## What you need to do
[A] List, in order, every log-rank P value reported in the passage on shock severity and mortality.
[B] Pick up the passage on shock severity and mortality after its last sentence and carry it forward.

## Reading passage
━━━━━━

A total of 25 (15.2%) hospital survivors died during a median follow-up of 3.1 (1.5, 6.1) years. Patients who received early vasopressors were at higher risk of long-term mortality by Kaplan–Meier analysis (P = 0.007 by log-rank). However, when the analysis was limited only to hospital survivors, there was no longer a significant difference in post-discharge mortality (P = 0.13 by log-rank). Similarly, patients with higher initial lactate were at higher risk of long-term mortality by Kaplan–Meier analysis compared to patients with lower initial lactate (P < 0.001 by log-rank). However, when the analysis was limited only to hospital survivors, there was no longer a significant difference in post-discharge mortality (P = 0.44 by log-rank). Hospital survivors with a good neurological outcome had lower post-discharge mortality than those with a poor neurological outcome (P < 0.001 by log-rank).
In this retrospective study, we evaluated the association between shock severity, as measured by MAP, vasopressor requirements, and blood lactate levels, with mortality in OHCA patients treated with TTM. Lower mMAP24 and higher initial lactate and VIS24 were all associated with increased hospital mortality. The association between mMAP24 and hospital mortality was present only in the 60% of patients who required early vasopressors. Patients who could not maintain an mMAP24 >70 mm Hg had very high hospital mortality. After multivariable adjustment, only initial lactate and VIS24 were significant predictors of hospital mortality, while mMAP24 was not associated with mortality after adjustment. This implies that organ perfusion and the degree of pharmacologic support required to maintain MAP are more important prognostic factors after OHCA in patients receiving TTM than the MAP itself. Our study therefore builds incrementally on prior studies that have evaluated each of these variables individually, demonstrating their inter-relatedness when assessing shock severity and predicting outcomes in OHCA patients.
Shock is defined by state of cellular and tissue hypoxia, most commonly occurs when there is circulatory failure manifested as hypotension, with lactic acidosis and the need for vasopressor support (21). During the first 24 h after resuscitation, nearly all of our OHCA patients had hypotension, and vasopressor support was required in approximately 60% (plus an additional 15% beyond 24 h), similar to previous observational studies of OHCA patients treated with TTM (4, 8, 12).

━━━━━━

## Supplied entries
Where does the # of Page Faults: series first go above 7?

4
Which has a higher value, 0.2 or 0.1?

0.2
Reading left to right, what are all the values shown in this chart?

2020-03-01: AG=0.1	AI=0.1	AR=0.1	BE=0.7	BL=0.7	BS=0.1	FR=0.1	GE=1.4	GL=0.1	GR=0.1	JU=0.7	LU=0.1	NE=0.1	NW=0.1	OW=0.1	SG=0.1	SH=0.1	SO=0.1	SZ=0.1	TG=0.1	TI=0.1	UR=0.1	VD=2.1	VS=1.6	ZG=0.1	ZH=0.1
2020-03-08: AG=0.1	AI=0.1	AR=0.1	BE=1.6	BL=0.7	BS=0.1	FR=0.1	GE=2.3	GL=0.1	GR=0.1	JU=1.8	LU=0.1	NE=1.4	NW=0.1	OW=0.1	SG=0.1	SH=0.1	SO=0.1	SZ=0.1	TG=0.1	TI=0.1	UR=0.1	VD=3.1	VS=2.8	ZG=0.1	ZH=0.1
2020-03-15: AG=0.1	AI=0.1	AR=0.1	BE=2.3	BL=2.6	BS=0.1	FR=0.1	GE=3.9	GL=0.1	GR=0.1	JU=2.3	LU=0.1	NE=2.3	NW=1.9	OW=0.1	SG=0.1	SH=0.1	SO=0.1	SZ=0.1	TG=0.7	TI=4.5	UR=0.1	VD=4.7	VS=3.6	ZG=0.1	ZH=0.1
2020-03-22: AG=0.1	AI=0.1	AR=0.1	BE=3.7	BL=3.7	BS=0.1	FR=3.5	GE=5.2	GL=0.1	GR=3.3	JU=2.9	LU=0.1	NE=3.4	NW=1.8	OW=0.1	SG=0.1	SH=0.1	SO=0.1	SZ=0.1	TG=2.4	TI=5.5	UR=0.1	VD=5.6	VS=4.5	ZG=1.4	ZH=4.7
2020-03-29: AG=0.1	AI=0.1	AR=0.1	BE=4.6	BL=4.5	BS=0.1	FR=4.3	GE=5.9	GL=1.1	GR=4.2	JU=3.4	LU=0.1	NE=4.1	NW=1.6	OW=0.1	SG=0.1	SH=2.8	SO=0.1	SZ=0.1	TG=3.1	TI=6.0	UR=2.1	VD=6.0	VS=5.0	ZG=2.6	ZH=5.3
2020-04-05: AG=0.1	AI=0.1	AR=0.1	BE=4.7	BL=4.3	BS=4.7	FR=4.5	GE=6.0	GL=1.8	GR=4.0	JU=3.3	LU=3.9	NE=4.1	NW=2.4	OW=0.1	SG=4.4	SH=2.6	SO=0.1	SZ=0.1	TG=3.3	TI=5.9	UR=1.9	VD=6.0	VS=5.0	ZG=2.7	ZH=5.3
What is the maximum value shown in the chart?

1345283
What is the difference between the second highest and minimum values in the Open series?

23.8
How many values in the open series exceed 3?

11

━━━━━━

## Responses to the exercise
[A] P = 0.007, P = 0.13, P < 0.001, P = 0.44, P < 0.001

[B]
OHCA patients with hypotension had higher mortality and worse neurologic outcomes in most prior observational studies (4, 8, 22, 23), although not all studies observed this association (24, 25). The presence of hypotension presumably identifies patients with higher shock severity, presumably from a more severe initial ischemic injury. A recent prospective study did not show an improvement in neurological outcome using higher MAP goals after ROSC, raising doubts about whether raising the MAP pharmacologically is beneficial and leaving uncertainty regarding optimal MAP goal to target with vasopressor therapy in patients with hypotension and shock after OHCA (11). Hypotension after OHCA could potentially induce brain ischemia in the setting of impaired cerebral blood flow autoregulation (26). Our data confirm prior observations that hypotension after OHCA is associated with worse outcomes, primarily among patients requiring vasopressors in whom MAP may be a more relevant consideration. However, the lack of an association between MAP and outcomes after adjustment for illness severity and vasopressor requirements suggests that hypotension serves primarily as a marker of greater severity of illness. We hypothesize that prior observational studies demonstrating a strong association between low MAP with mortality might not have adequately adjusted for relevant markers of shock severity (such as vasopressor load and lactic acidosis) which reflect the severity of the initial ischemic injury during OHCA.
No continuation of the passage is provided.